Laurent Tourondel tackled burgers, steak and market-driven menus while under the BLT empire. Now the prolific French chef is dabbling in Italian influences with this 90-seat corner bistro, honoring his rural European upbringing with rustic Windsor chairs, accordion-style sliding windows and a pair of copper wood-burning ovens, visible from the dining room, for firing pizza.

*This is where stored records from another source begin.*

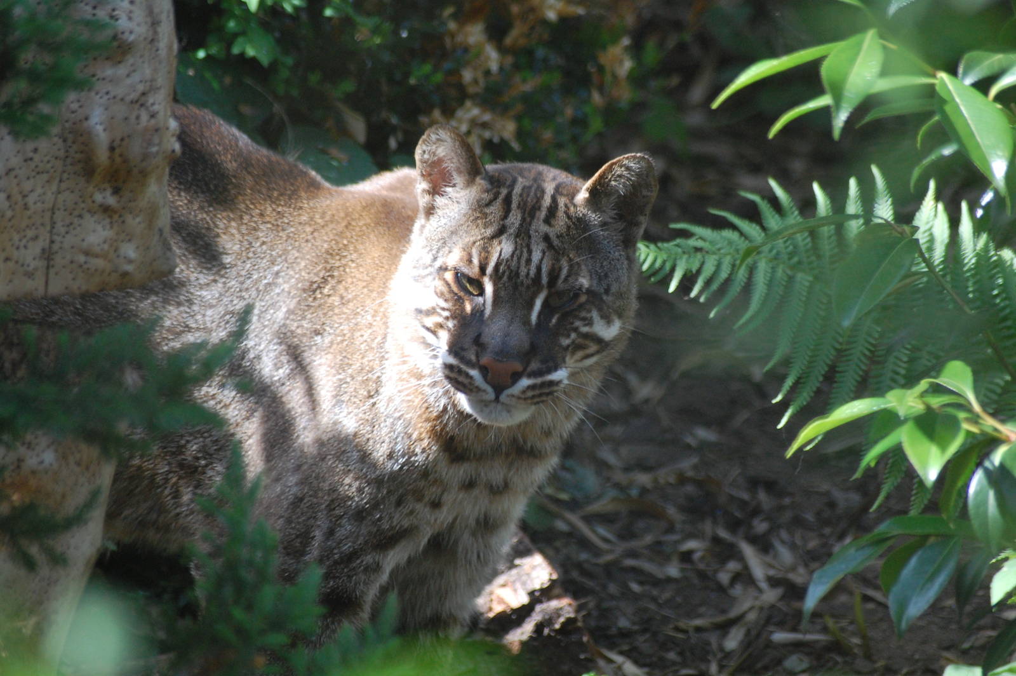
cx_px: 508
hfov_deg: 6.9
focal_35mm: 300
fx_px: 8459
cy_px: 338
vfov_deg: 4.6
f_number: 5.6
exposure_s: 1/250
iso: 800
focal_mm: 200
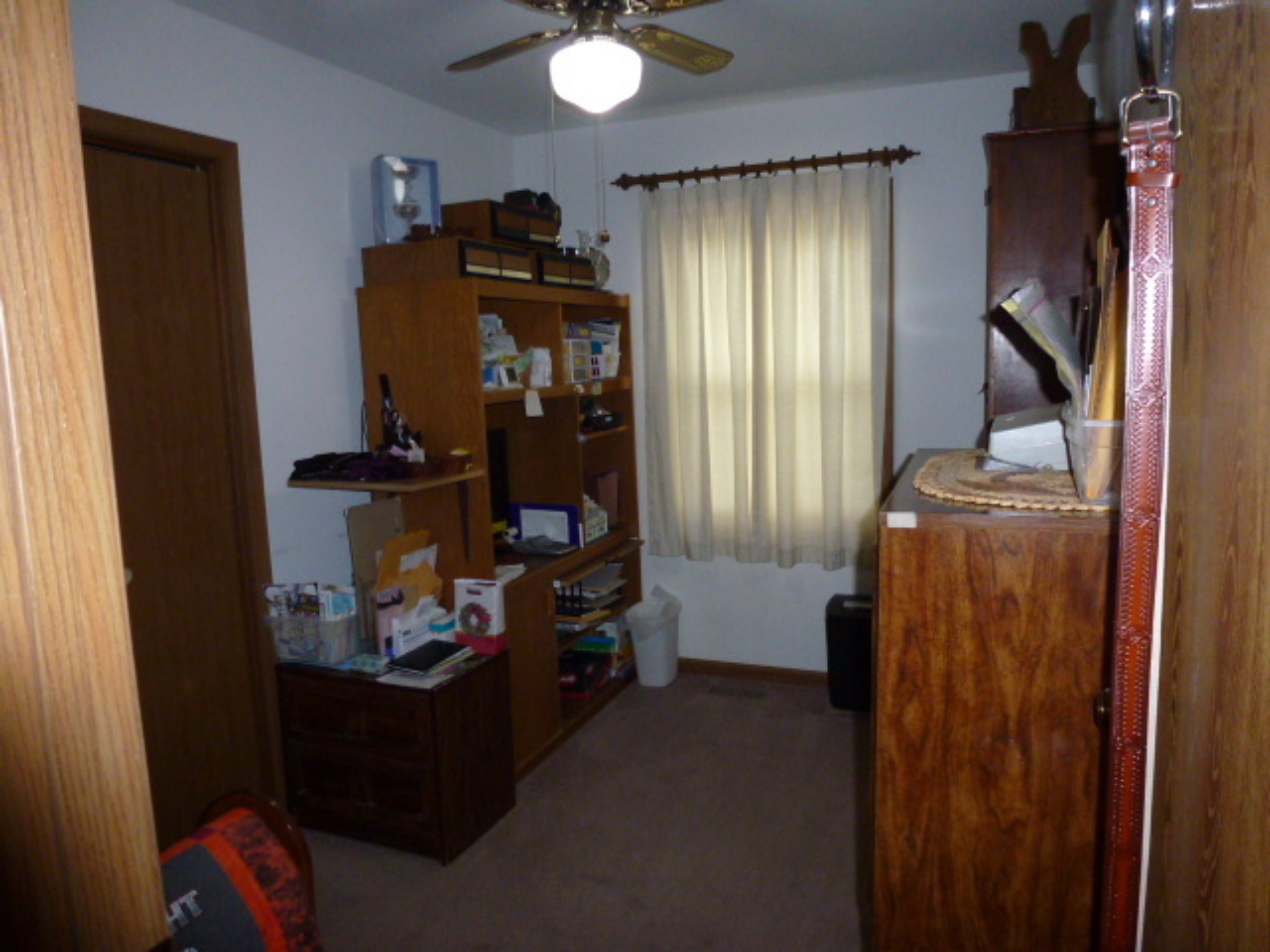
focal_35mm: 24
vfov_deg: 56.8
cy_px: 476
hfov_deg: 71.6
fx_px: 881
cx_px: 635
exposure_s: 1/60
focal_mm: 4.3
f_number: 3.3
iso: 320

Before pitchfork-wielding purists come harping on the virtues of New York versus Neapolitan, it’s worth noting that Tourondel’s pies are neither. Pulled from one of those ovens (the other is dedicated to firing tendrils of octopus and Calabrian-chili–smacked orata), the small-scale rounds sport the blister and blackening of much mightier pies. Between those charred puffs, crusts are paved, in order of most to least bewitching, with feisty sopressata picante, tangy tomato and Sicilian oregano for the menu’s sole red pie; rugged crumbles of Esposito’s sausage with shishito peppers and fennel pollen; and one-note white mushrooms with truffle paste and Taleggio.
Like any French chef worth his toque, Tourondel clearly knows his way around a carbohydrate, and house-made pastas are further proof. Cranked through an extruder in the open kitchen, tender curls of pipe rigate are richened with veal-shoulder bolognese, and a seasonal fusilli is gamely tossed with zesty sausage, bitter greens and pine nuts.